The next part of this scene is, however, a flat out lie. The DaVinci code quotes directly from the Gnostic gospels, but it takes them out of context, emphasizing Jesus’ physical reality. Brown says that the earliest gospels, the Dead Sea scrolls and the Coptic scrolls at Naq Hammadi, spoke of Jesus in human terms, his human ministry, and that the Vatican tried to supress these scrolls because they talk about Jesus as human during the periods when his divinity was more important. Ridiculous!
In fact, these Gnostic gospels do the opposite, they talk of Jesus as a supercelestial being, who resides in all people, but never had a physical incarnation. It is because of these gospels that the historical Jesus is in so much danger. If there were really any early texts talking about Jesus as a real man, they would be just what the Church needs right now. They would be championed and approved – instead of scorned and avoided as they actually are. Unfortunately, all they have are frauds like the tomb of James, the brother of Jesus, and the Turin Shroud, which many experts believe to be a practical joke of Leonardo DaVinci himself.
The DaVinci code needs this lie because the entire plot is based around the idea that Jesus and Mary Magdalene had kids, and that secret societies have been protecting the heirs of the divine couple ever since. There are of course, many historians who have written on this subject, and their research is the basis for Brown’s novel. But keep in mind that a) “Holy Blood, Holy Grail” and similar books were written over 20 years ago, when the Gnostic gospels were just starting to be discovered and translated and b) although there certainly are secret societies that have been guarding some ancient wisdom, nobody knows what it really is. In my mind these books make the mistake of reading the Gnostic gospels through the Christian paradigm which says Jesus was a historical figure.

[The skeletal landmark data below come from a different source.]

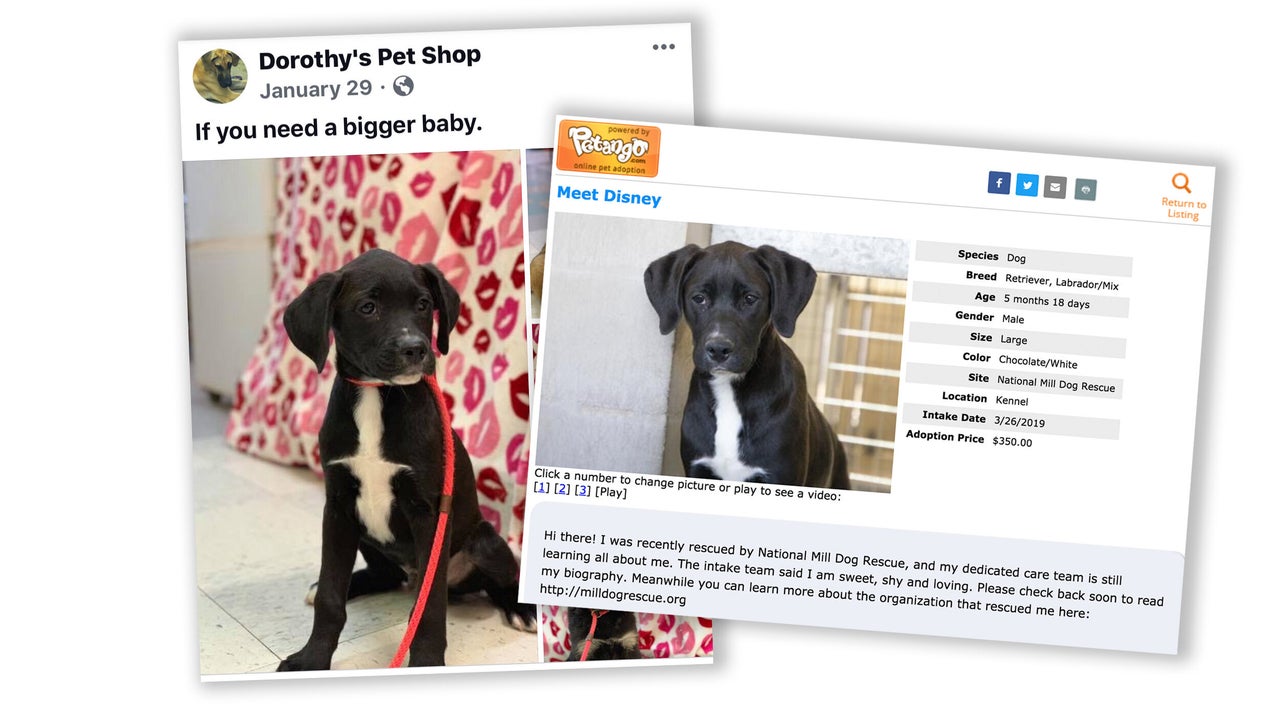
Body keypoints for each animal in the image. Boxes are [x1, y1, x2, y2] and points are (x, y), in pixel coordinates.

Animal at [280, 248, 535, 666]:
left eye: (424, 304)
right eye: (367, 307)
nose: (416, 349)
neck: (377, 395)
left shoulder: (429, 512)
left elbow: (429, 609)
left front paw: (427, 662)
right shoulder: (337, 508)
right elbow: (331, 598)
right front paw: (312, 658)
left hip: (485, 541)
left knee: (497, 579)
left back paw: (521, 609)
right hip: (365, 533)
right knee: (387, 576)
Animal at [645, 242, 844, 486]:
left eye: (750, 298)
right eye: (699, 298)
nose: (718, 349)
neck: (729, 392)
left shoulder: (780, 476)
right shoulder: (698, 470)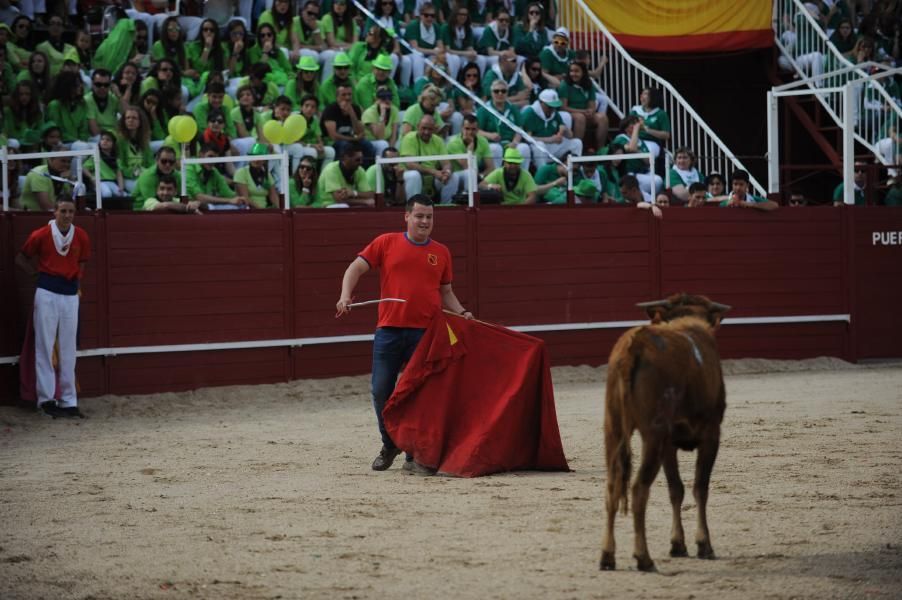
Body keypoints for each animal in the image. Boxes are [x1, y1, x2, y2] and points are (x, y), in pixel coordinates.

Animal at [600, 294, 736, 572]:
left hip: (613, 429)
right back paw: (643, 557)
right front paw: (703, 544)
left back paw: (607, 556)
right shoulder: (711, 435)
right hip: (652, 434)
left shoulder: (669, 444)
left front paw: (678, 544)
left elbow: (676, 489)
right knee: (639, 488)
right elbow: (700, 488)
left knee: (612, 487)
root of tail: (634, 346)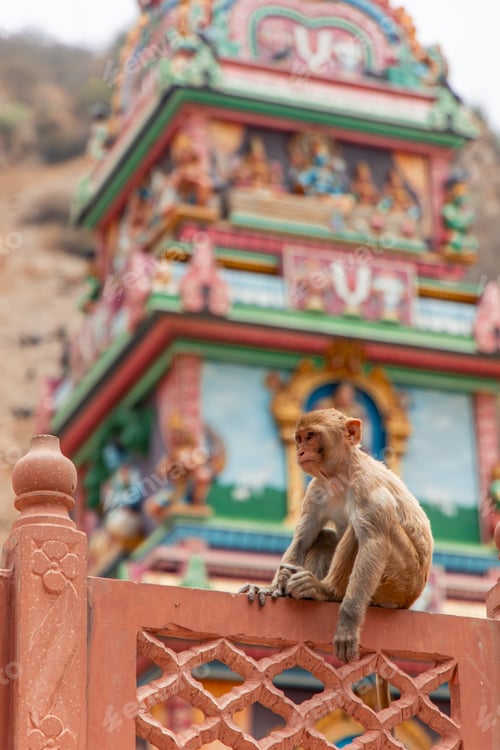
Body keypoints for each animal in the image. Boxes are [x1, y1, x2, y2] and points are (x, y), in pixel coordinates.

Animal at [240, 408, 433, 665]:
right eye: (299, 438)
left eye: (311, 436)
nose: (300, 451)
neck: (341, 474)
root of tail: (410, 600)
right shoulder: (316, 488)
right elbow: (302, 539)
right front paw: (272, 588)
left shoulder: (368, 488)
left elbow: (373, 543)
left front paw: (347, 626)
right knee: (324, 537)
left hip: (400, 583)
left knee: (364, 531)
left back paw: (326, 591)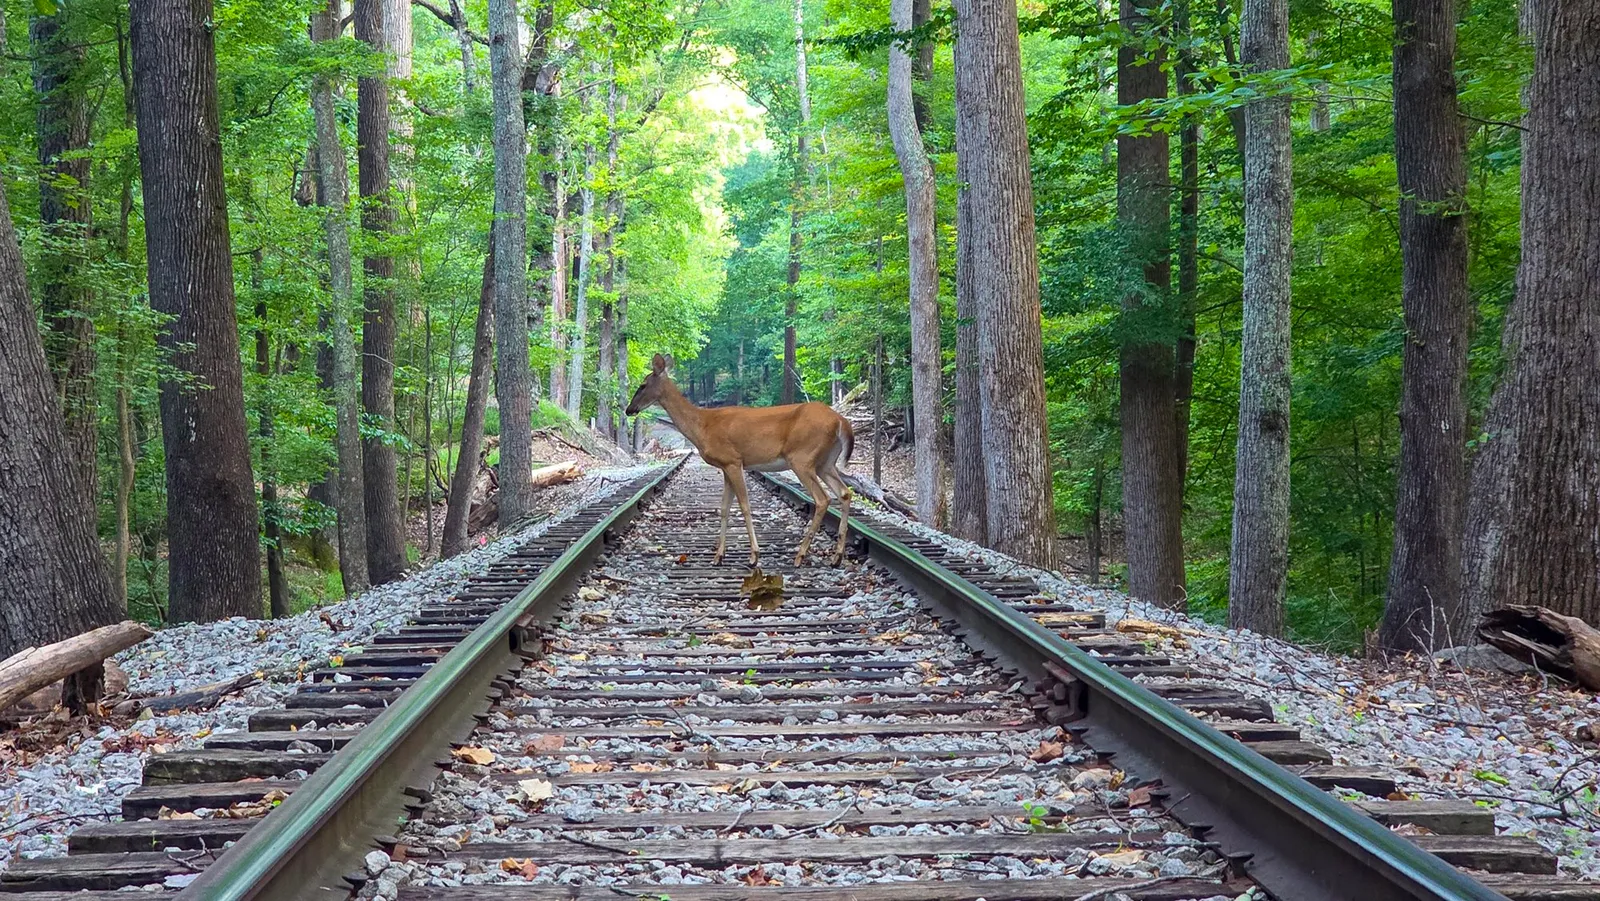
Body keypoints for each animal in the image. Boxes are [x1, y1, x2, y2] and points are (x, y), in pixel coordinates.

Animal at [625, 354, 854, 567]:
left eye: (642, 385)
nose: (629, 409)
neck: (703, 426)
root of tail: (840, 420)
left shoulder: (733, 461)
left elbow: (744, 505)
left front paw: (754, 555)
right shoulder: (726, 466)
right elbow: (724, 508)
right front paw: (718, 556)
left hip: (802, 457)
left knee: (822, 499)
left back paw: (801, 555)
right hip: (825, 462)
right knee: (844, 493)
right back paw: (836, 557)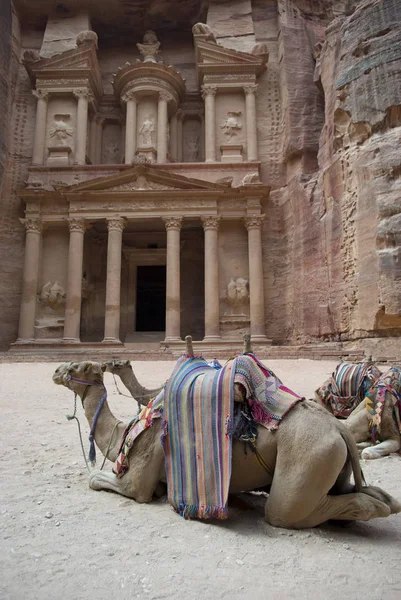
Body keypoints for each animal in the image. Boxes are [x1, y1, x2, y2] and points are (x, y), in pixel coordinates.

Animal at [54, 344, 400, 528]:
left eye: (80, 366)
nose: (57, 370)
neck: (124, 432)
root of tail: (337, 427)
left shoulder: (140, 473)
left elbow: (99, 480)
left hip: (310, 456)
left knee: (286, 511)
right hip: (335, 462)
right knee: (375, 495)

Yes, the Gnostic gospels talk at length about the sexual relationship between Jesus and Mary Magdalene, but they say just as clearly, that Jesus and Mary are energies present since the beginning of the world, that sustain the universe through their interaction. Simply put: Jesus and Mary have a metaphysical relationship, which had a very real spiritual significance for the early church. We are, all of us, Mary Magdalene, the great goddess fallen into the world, caught in an illusion of pride and sin. Salvation is the process where in we can raise our consciousness to unite it with the Logos, or the Christ, and become whole. I know, it sounds like metaphysical rubbish, but Gnostics describe the process very clearly!
Read about it yourself at http://www.gnosis.org/library.html
Maybe we can never know for sure whether or not Jesus existed, but for me, it is a mute point. Think of it this way: if Jesus existed, then God has truly formed a personal covenant which only included a fraction of the human race, and the rest will suffer in hell. Believing Jesus existed goes hand in hand with the belief that God is Bad. If Jesus didn’t exist as a historical person, then many religions may have equal access to spiritual fulfillment, which is compatible with the belief in a good God.
So it comes down to, which God would you rather believe in?